■ **Exercise brief**
Would you repeat the listing exactly, without any of its images?

=====

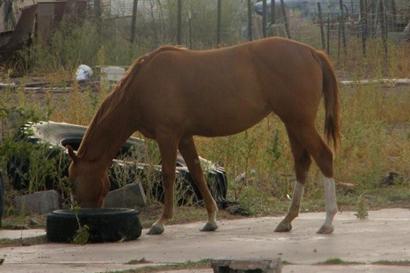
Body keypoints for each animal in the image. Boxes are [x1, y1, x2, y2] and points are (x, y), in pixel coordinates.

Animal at [69, 37, 342, 235]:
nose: (84, 218)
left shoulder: (167, 135)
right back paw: (287, 220)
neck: (143, 84)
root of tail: (312, 53)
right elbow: (197, 172)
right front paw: (211, 219)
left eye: (73, 180)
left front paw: (161, 222)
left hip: (299, 122)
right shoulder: (184, 137)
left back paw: (327, 221)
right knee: (302, 163)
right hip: (293, 123)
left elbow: (168, 174)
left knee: (324, 156)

=====

■ **Response area**
Body keypoints for each animal in the image. Boxes are [x1, y1, x2, y2] and points are (x, y), in pixel coordinates.

Animal at [69, 37, 342, 235]:
nose: (84, 218)
left shoulder: (167, 135)
right back paw: (287, 220)
neck: (143, 84)
root of tail: (312, 53)
right elbow: (197, 172)
right front paw: (211, 219)
left eye: (73, 180)
left front paw: (161, 222)
left hip: (299, 122)
right shoulder: (184, 137)
left back paw: (327, 221)
right knee: (302, 163)
right hip: (293, 123)
left elbow: (168, 174)
left knee: (324, 156)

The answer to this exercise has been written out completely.